- [DATA FOR THIS EXERCISE]
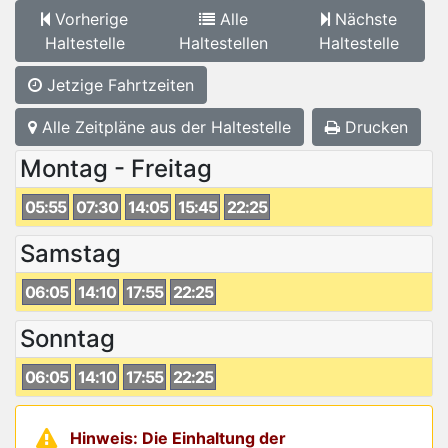
Vorherige
Alle
Nächste
Haltestelle
Haltestellen
Haltestelle
Jetzige Fahrtzeiten
Alle Zeitpläne aus der Haltestelle
Drucken
Montag - Freitag
05:55
07:30
14:05
15:45
22:25
Samstag
06:05
14:10
17:55
22:25
Sonntag
06:05
14:10
17:55
22:25
Hinweis: Die Einhaltung der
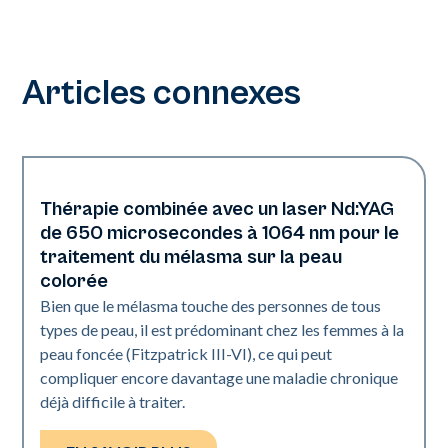
Articles connexes
Thérapie combinée avec un laser Nd:YAG
Pigmentation
de 650 microsecondes à 1064 nm pour le
traitement du mélasma sur la peau
colorée
Bien que le mélasma touche des personnes de tous
types de peau, il est prédominant chez les femmes à la
peau foncée (Fitzpatrick III-VI), ce qui peut
compliquer encore davantage une maladie chronique
déjà difficile à traiter.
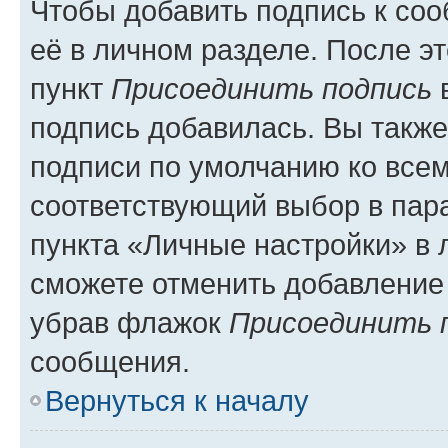
Чтобы добавить подпись к со
её в личном разделе. После э
пункт
Присоединить подпись
в
подпись добавилась. Вы такж
подписи по умолчанию ко все
соответствующий выбор в па
пункта «Личные настройки» в 
сможете отменить добавление
убрав флажок
Присоединить 
сообщения.
Вернуться к началу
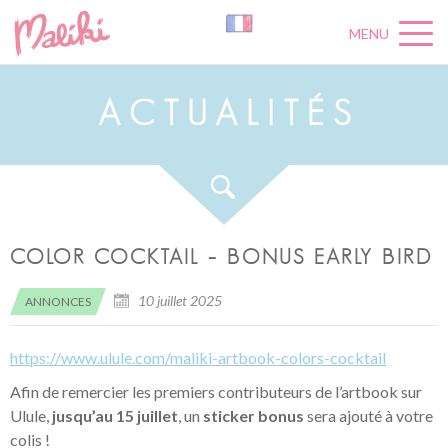
MENU
A
C
T
U
A
L
I
T
É
S
COLOR COCKTAIL – BONUS EARLY BIRD
10 juillet 2025
ANNONCES
https://www.ulule.com/maliki-artbook-colors-cocktail
Afin de remercier les premiers contributeurs de l’artbook sur
Ulule,
jusqu’au 15 juillet
, un
sticker bonus
sera ajouté à votre
colis !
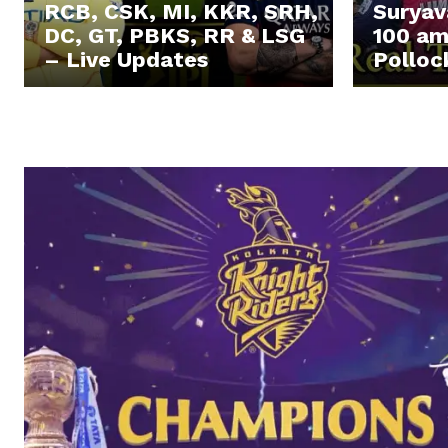
RCB, CSK, MI, KKR, SRH,
Suryava
DC, GT, PBKS, RR & LSG
100 am
– Live Updates
Polloc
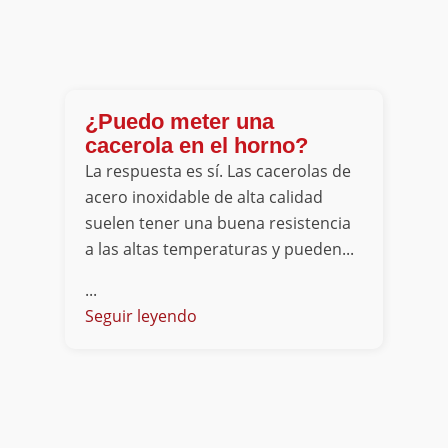
¿Puedo meter una
cacerola en el horno?
La respuesta es sí. Las cacerolas de
acero inoxidable de alta calidad
suelen tener una buena resistencia
a las altas temperaturas y pueden...
...
Seguir leyendo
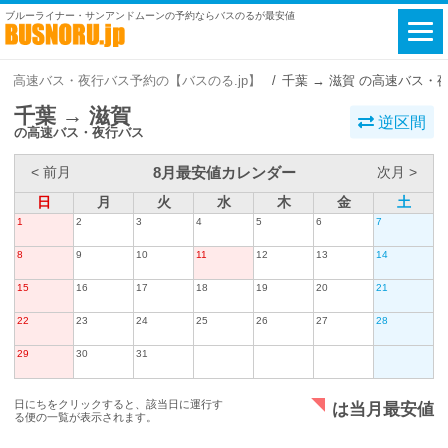
ブルーライナー・サンアンドムーンの予約ならバスのるが最安値
高速バス・夜行バス予約の【バスのる.jp】
千葉 → 滋賀 の高速バス・
千葉 → 滋賀
逆区間
の高速バス・夜行バス
8月最安値カレンダー
< 前月
次月 >
日
月
火
水
木
金
土
1
2
3
4
5
6
7
8
9
10
11
12
13
14
15
16
17
18
19
20
21
22
23
24
25
26
27
28
29
30
31
日にちをクリックすると、該当日に運行す
は当月最安値
る便の一覧が表示されます。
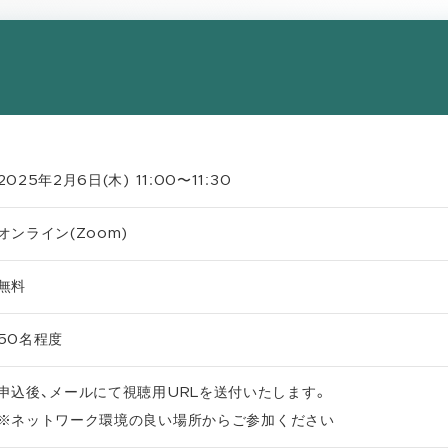
2025年2月6日(木) 11:00〜11:30
オンライン(Zoom)
無料
50名程度
申込後、メールにて視聴用URLを送付いたします。
※ネットワーク環境の良い場所からご参加ください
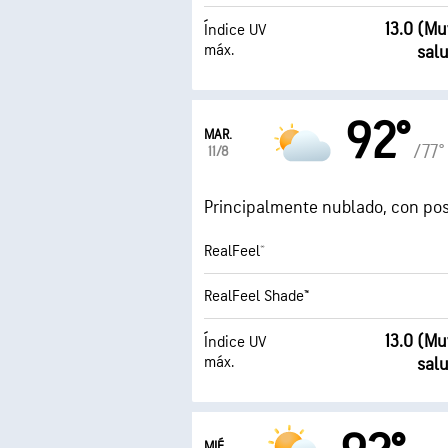
13.0 (M
Índice UV
máx.
sal
92°
MAR.
/77°
11/8
Principalmente nublado, con posi
RealFeel®
RealFeel Shade™
13.0 (M
Índice UV
máx.
sal
MIÉ.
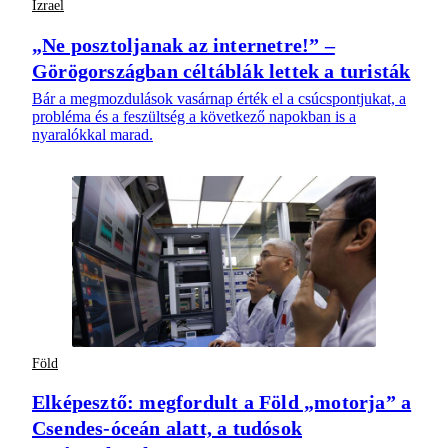
Izrael
„Ne posztoljanak az internetre!” –
Görögországban céltáblák lettek a turisták
Bár a megmozdulások vasárnap érték el a csúcspontjukat, a
probléma és a feszültség a következő napokban is a
nyaralókkal marad.
Föld
Elképesztő: megfordult a Föld „motorja” a
Csendes-óceán alatt, a tudósok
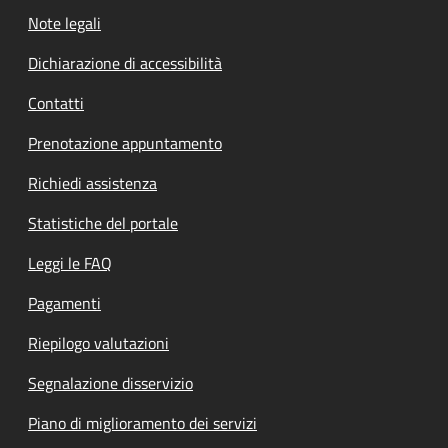
Note legali
Dichiarazione di accessibilità
Contatti
Prenotazione appuntamento
Richiedi assistenza
Statistiche del portale
Leggi le FAQ
Pagamenti
Riepilogo valutazioni
Segnalazione disservizio
Piano di miglioramento dei servizi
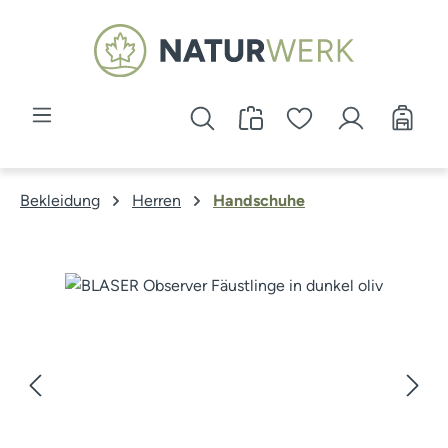
Zum Hauptinhalt springen
Bekleidung
Herren
Handschuhe
Bildergalerie überspringen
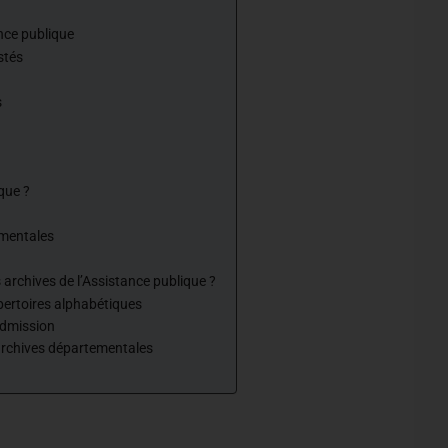
nce publique
stés
s
que ?
ementales
archives de l’Assistance publique ?
pertoires alphabétiques
admission
 archives départementales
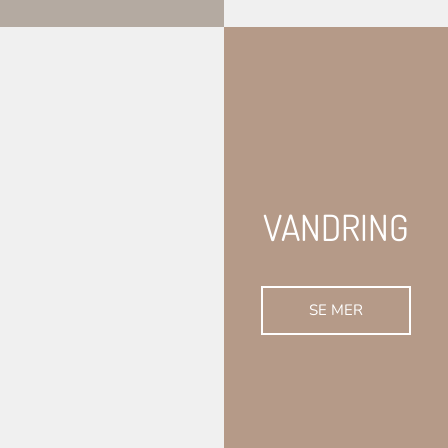
VANDRING
SE MER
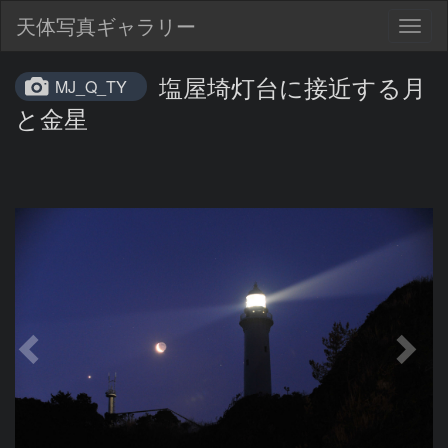
天体写真ギャラリー
Togg
navig
塩屋埼灯台に接近する月
MJ_Q_TY
と金星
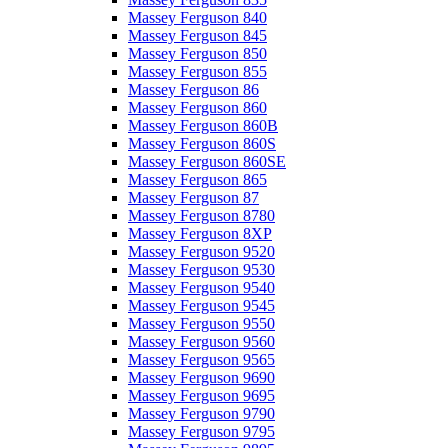
Massey Ferguson 840
Massey Ferguson 845
Massey Ferguson 850
Massey Ferguson 855
Massey Ferguson 86
Massey Ferguson 860
Massey Ferguson 860B
Massey Ferguson 860S
Massey Ferguson 860SE
Massey Ferguson 865
Massey Ferguson 87
Massey Ferguson 8780
Massey Ferguson 8XP
Massey Ferguson 9520
Massey Ferguson 9530
Massey Ferguson 9540
Massey Ferguson 9545
Massey Ferguson 9550
Massey Ferguson 9560
Massey Ferguson 9565
Massey Ferguson 9690
Massey Ferguson 9695
Massey Ferguson 9790
Massey Ferguson 9795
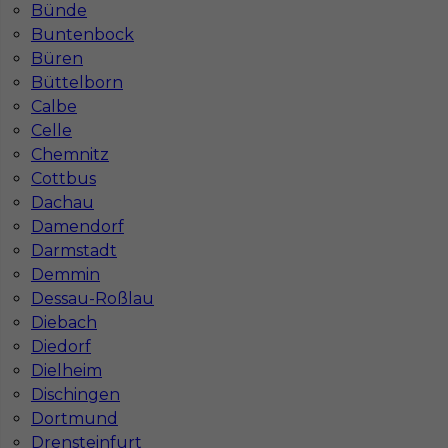
Bünde
Buntenbock
Büren
Büttelborn
Calbe
Celle
Chemnitz
Cottbus
Dachau
Damendorf
Darmstadt
Demmin
Dessau-Roßlau
Diebach
InServ © 2014 – 2026 | Wszelkie prawa zastrzeżone
Diedorf
Dielheim
Dischingen
Dortmund
Witryna korzysta z ciasteczek
Drensteinfurt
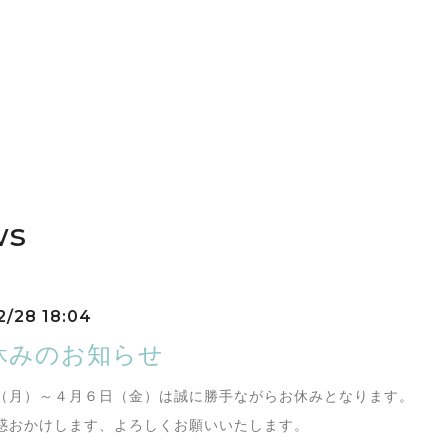
ws
2/28 18:04
休みのお知らせ
（月）～４月６日（金）は誠に勝手ながらお休みとなります。
惑おかけします、よろしくお願いいたします。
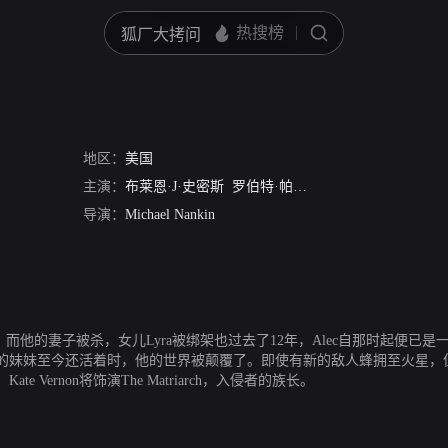
地区：
美国
主演：
布莱恩·J·史密斯
罗伯特·帕特里克
塔姆金·莫昌特
导演：
Michael Nankin
年，而他的妻子被杀，女儿Lyra被绑架也过去了12年，Alec自那时起便已是一
的妹妹至今还活着时，他的世界被颠覆了。即使有新的敌人蜂拥至火星，但Ja
ernon将饰演The Matriarch，入侵者的族长。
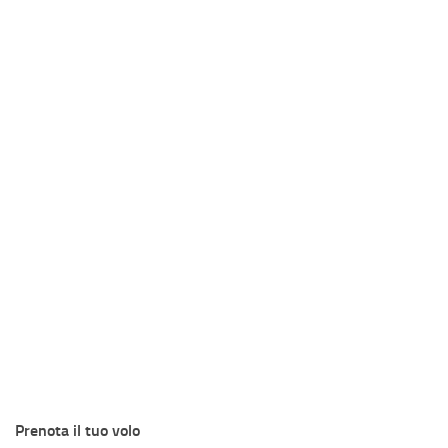
Prenota il tuo volo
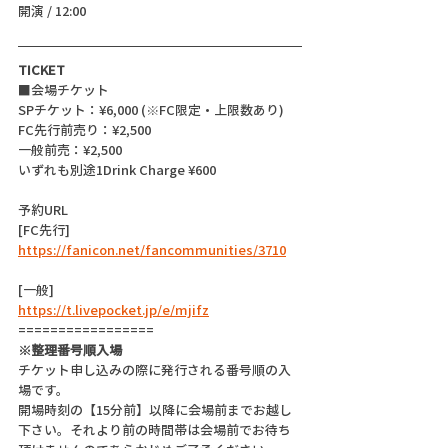
開演 / 12:00 
TICKET
■会場チケット
SPチケット：¥6,000 (※FC限定・上限数あり)
FC先行前売り：¥2,500
一般前売：¥2,500
いずれも別途1Drink Charge ¥600
予約URL 
[FC先行]
https://fanicon.net/fancommunities/3710
[一般]
https://t.livepocket.jp/e/mjifz
=================
※整理番号順入場
チケット申し込みの際に発行される番号順の入
場です。
開場時刻の【15分前】以降に会場前までお越し
下さい。それより前の時間帯は会場前でお待ち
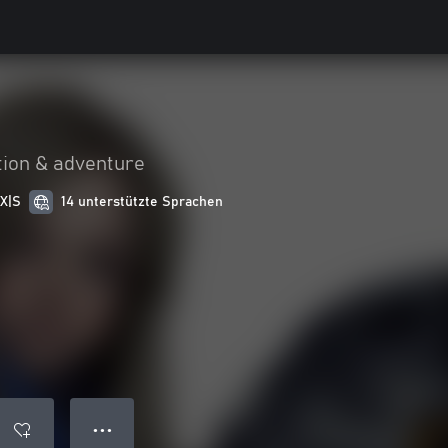
tion & adventure
 X|S
14 unterstützte Sprachen
● ● ●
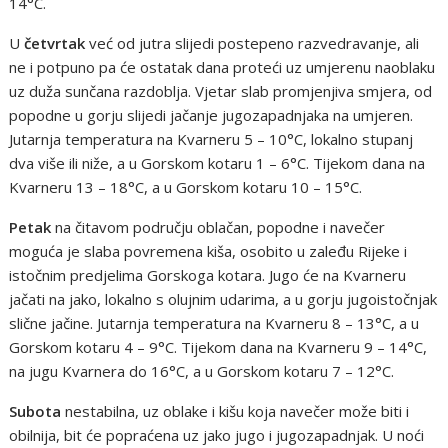
14°C.
U
četvrtak
već od jutra slijedi postepeno razvedravanje, ali
ne i potpuno pa će ostatak dana proteći uz umjerenu naoblaku
uz duža sunčana razdoblja. Vjetar slab promjenjiva smjera, od
popodne u gorju slijedi jačanje jugozapadnjaka na umjeren.
Jutarnja temperatura na Kvarneru 5 – 10°C, lokalno stupanj
dva više ili niže, a u Gorskom kotaru 1 – 6°C. Tijekom dana na
Kvarneru 13 – 18°C, a u Gorskom kotaru 10 – 15°C.
Petak
na čitavom području oblačan, popodne i navečer
moguća je slaba povremena kiša, osobito u zaleđu Rijeke i
istočnim predjelima Gorskoga kotara. Jugo će na Kvarneru
jačati na jako, lokalno s olujnim udarima, a u gorju jugoistočnjak
slične jačine. Jutarnja temperatura na Kvarneru 8 – 13°C, a u
Gorskom kotaru 4 – 9°C. Tijekom dana na Kvarneru 9 – 14°C,
na jugu Kvarnera do 16°C, a u Gorskom kotaru 7 – 12°C.
Subota
nestabilna, uz oblake i kišu koja navečer može biti i
obilnija, bit će popraćena uz jako jugo i jugozapadnjak. U noći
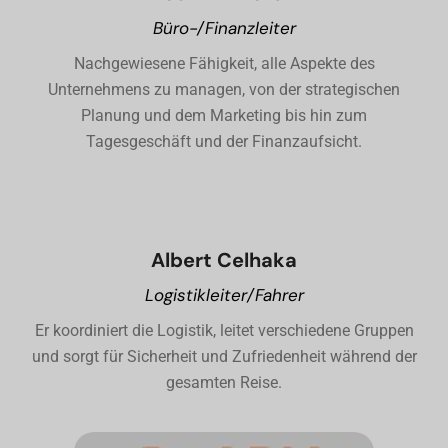
Büro-/Finanzleiter
Nachgewiesene Fähigkeit, alle Aspekte des
Unternehmens zu managen, von der strategischen
Planung und dem Marketing bis hin zum
Tagesgeschäft und der Finanzaufsicht.
Albert Celhaka
Logistikleiter/Fahrer
Er koordiniert die Logistik, leitet verschiedene Gruppen
und sorgt für Sicherheit und Zufriedenheit während der
gesamten Reise.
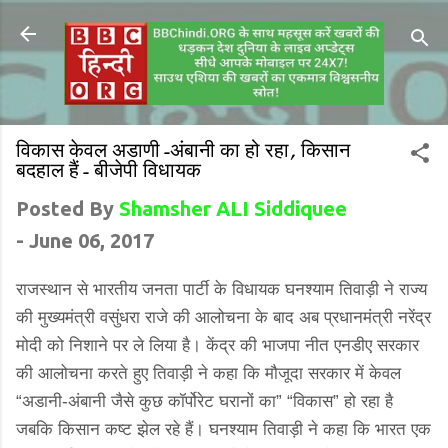
विकास केवल अडाणी-अंबानी का हो रहा, किसान
बदहाल हैं- बीजेपी विधायक
Posted By
Shamsher ALI Siddiquee
-
June 06, 2017
राजस्थान से भारतीय जनता पार्टी के विधायक घनश्याम तिवाड़ी ने राज्य
की मुख्यमंत्री वसुंधरा राजे की आलोचना के बाद अब प्रधानमंत्री नरेंद्र
मोदी को निशाने पर ले लिया है। केंद्र की भाजपा नीत एनडीए सरकार
की आलोचना करते हुए तिवाड़ी ने कहा कि मौजूदा सरकार में केवल
“अडानी-अंबानी जैसे कुछ कॉर्पोरेट घरानों का” “विकास” हो रहा है
जबकि किसान कष्ट झेल रहे हैं। घनश्याम तिवाड़ी ने कहा कि भारत एक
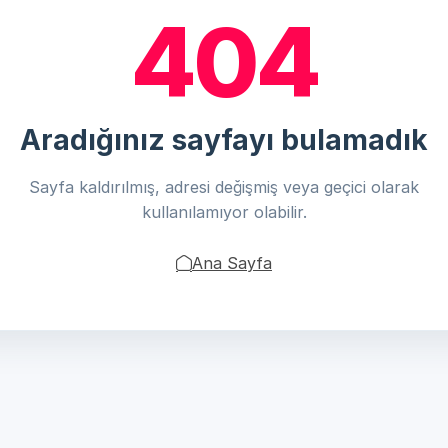
404
Aradığınız sayfayı bulamadık
Sayfa kaldırılmış, adresi değişmiş veya geçici olarak
kullanılamıyor olabilir.
Ana Sayfa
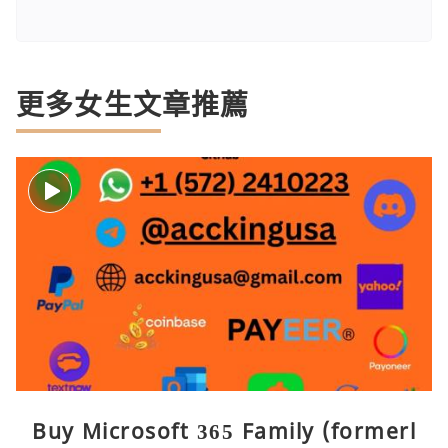
更多女生文章推薦
Buy Microsoft 365 Family (formerl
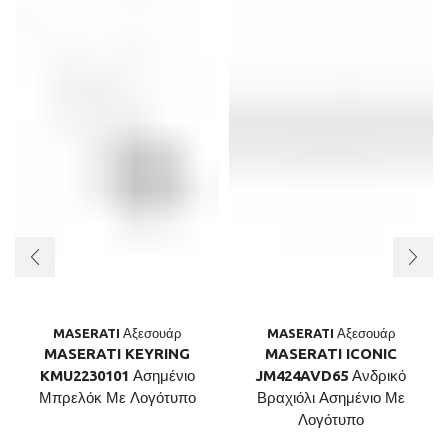
MASERATI Αξεσουάρ
MASERATI Αξεσουάρ
MASERATI KEYRING
MASERATI ICONIC
KMU2230101 Ασημένιο
JM424AVD65 Ανδρικό
Μπρελόκ Με Λογότυπο
Βραχιόλι Ασημένιο Με
Λογότυπο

- [PROBLEM TO SOLVE] Please copy the stretch from the start of the records through the line containing "déjà difficile à traiter.", keeping that line and leaving out the pictures.

- [RESULT BELOW]
Vorherige
Alle
Nächste
Haltestelle
Haltestellen
Haltestelle
Jetzige Fahrtzeiten
Alle Zeitpläne aus der Haltestelle
Drucken
Montag - Freitag
05:55
07:30
14:05
15:45
22:25
Samstag
06:05
14:10
17:55
22:25
Sonntag
06:05
14:10
17:55
22:25
Hinweis: Die Einhaltung der
Articles connexes
Thérapie combinée avec un laser Nd:YAG
Pigmentation
de 650 microsecondes à 1064 nm pour le
traitement du mélasma sur la peau
colorée
Bien que le mélasma touche des personnes de tous
types de peau, il est prédominant chez les femmes à la
peau foncée (Fitzpatrick III-VI), ce qui peut
compliquer encore davantage une maladie chronique
déjà difficile à traiter.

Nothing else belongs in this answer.